Mit einer sehr mutigen und direkten Rede «in einer Vertrauenskrise» wandte sich gestern Bundespräsident Kaspar Villiger an die «Top of the Media» in St. Moritz anlässlich der Jahreskonferenz des Zeitungsverleger-Verbandes Schweizer Presse. «Ich kann sehr direkt werden, denn ich muss ja in einem Jahr nicht mehr gewählt werden», erklärte Villiger schmunzelnd, als er den «Rudel-Journalismus» an Pranger stellte: Einer erfindet oder dramatisiert etwa, die anderen schreiben es unkontrolliert und unkritisch ab. Die Scheinrealität werde perpetuiert und in den Archiven zur historischen Realität. Das widerspreche der eigentlichen Funktion der Medien, die Villiger in vier Punkte umschrieb:
1. Die Informationsfunktions: Die Medien müssen jene Grundinformationen liefern, die es den Bürgern erlauben, Probleme in die grossen Zusammenhänge einzuordnen.

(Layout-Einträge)
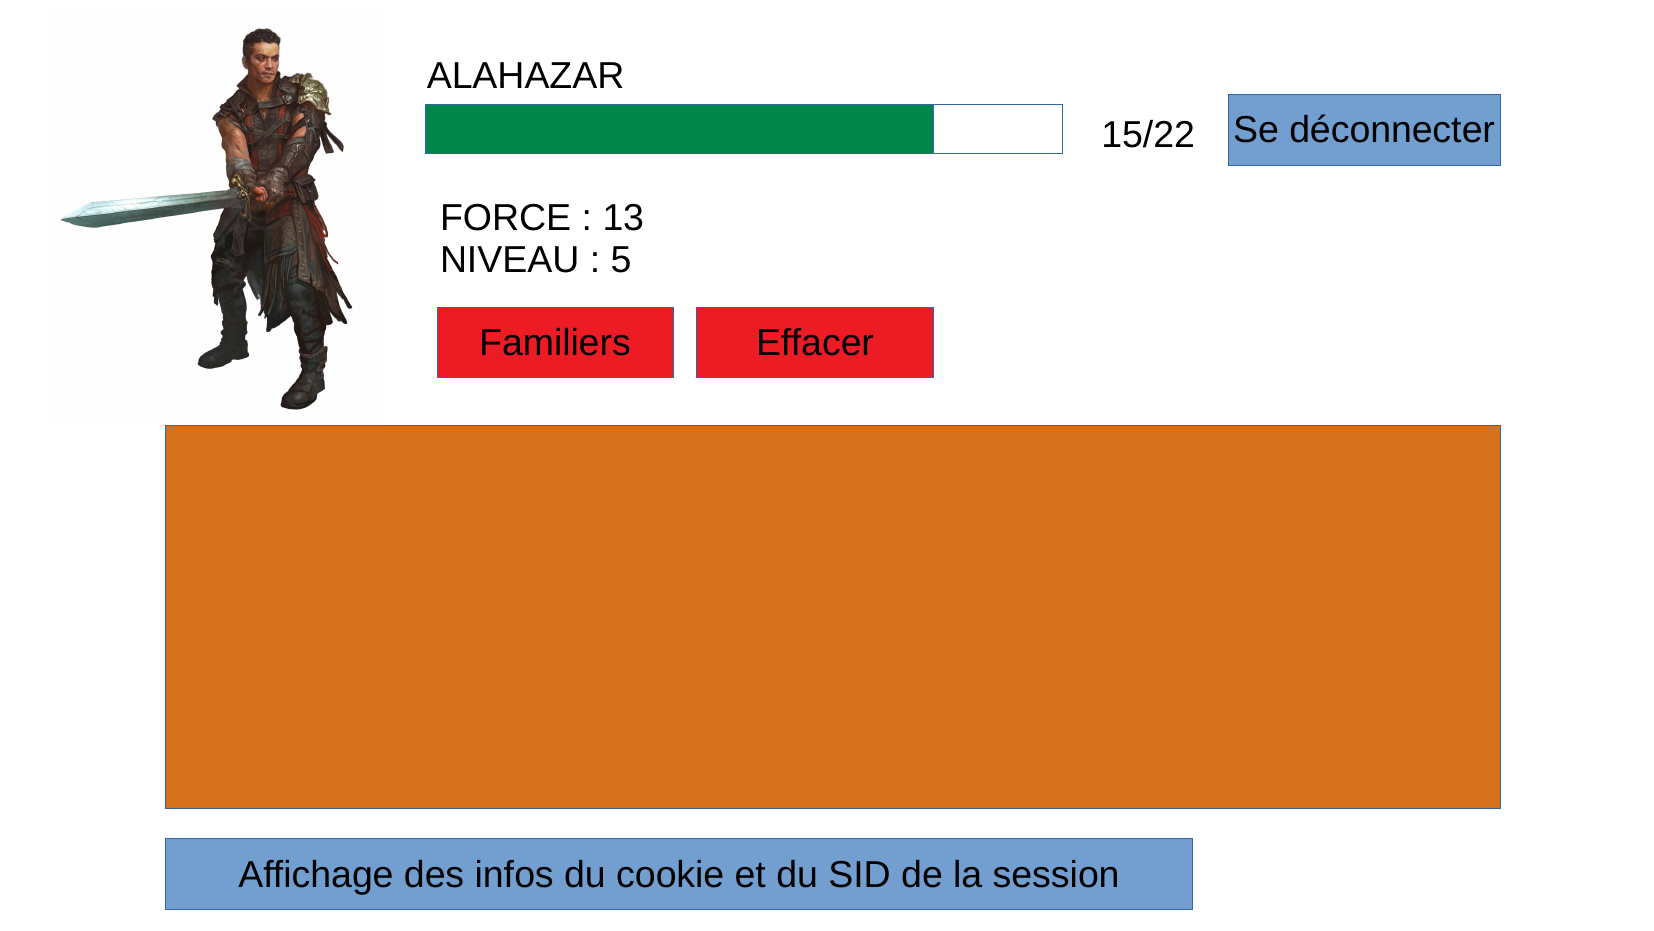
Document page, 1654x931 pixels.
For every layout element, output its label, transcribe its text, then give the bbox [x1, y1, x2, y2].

picture [47, 5, 382, 426]
text_box [425, 104, 1063, 154]
text_box Effacer [696, 307, 934, 378]
text_box FORCE : 13 NIVEAU : 5 [425, 188, 815, 288]
text_box Se déconnecter [1228, 94, 1501, 166]
text_box Affichage des infos du cookie et du SID de la session [165, 838, 1193, 910]
text_box [165, 425, 1501, 809]
text_box ALAHAZAR [401, 47, 792, 105]
text_box Familiers [437, 307, 674, 378]
text_box 15/22 [1086, 106, 1228, 164]
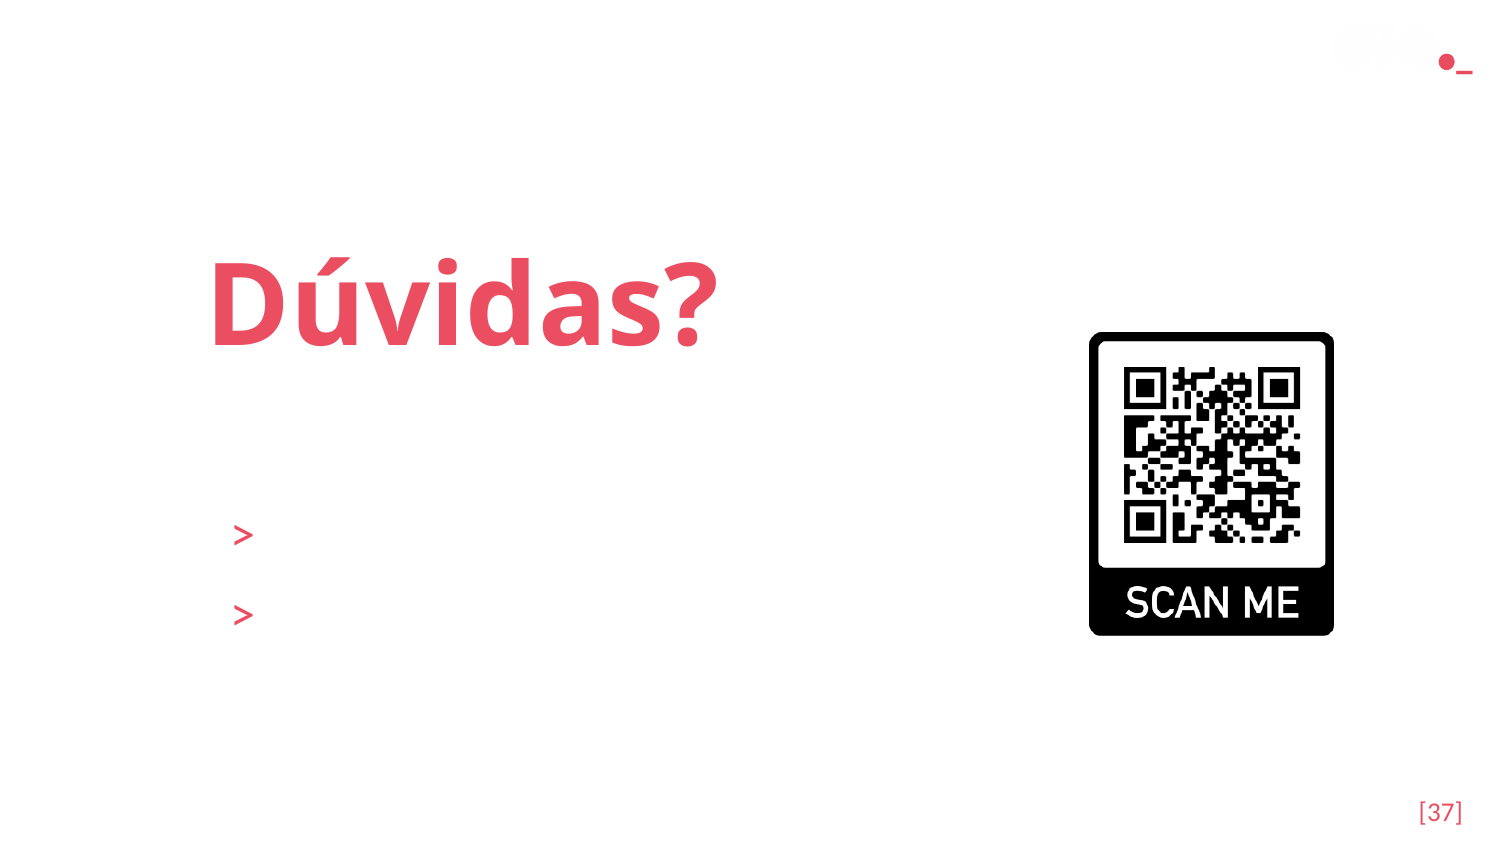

AUFGABENBESCHREIBUNG - Führen Sie den Text über Kaspar Villigers Rede vor den Zeitungsverlegern im Anschluss an seinen letzten Satz weiter.

SCHRIFTLICHE ANTWORT -
2. Die Wahrheitsfunktion: Nur wo über freie Medien Ideen und Meinungen miteinander in Konkurrenz treten können, habe die Wahrheit eine Chance.
3. Die Wächterfunktion: Kritische Medien sorgen dafür, dass die Lust der Mächtigen, vom Pfad der Tugend abzuweichen, entschieden gedämpft werde. Diese Wächteramt könnten aber nur die Medien selbst ausüben. «Ich wende mich dezidiert gegen jede irgendwie geforderte staatliche Aufsicht, und sei es nur eine staatliche Qualitätskontrolle oder Beschwerdeinstanz», betonte er wörtlich. Sogleich entschuldigte sich Villiger dann auch bei den «kleinen Verlägen», die vielleicht auf eine bessere Unterstützung des Bundes hofften, was ihm zustimmenden Zwischenapplaus einbrachte.
4. Die Forumsfunktion: Das Aufeinanderprallen kontroverser Meinungen, der Wettbewerb zwischen Meinungen führe zu neuen Ideen, neuen Lösungsansätzen.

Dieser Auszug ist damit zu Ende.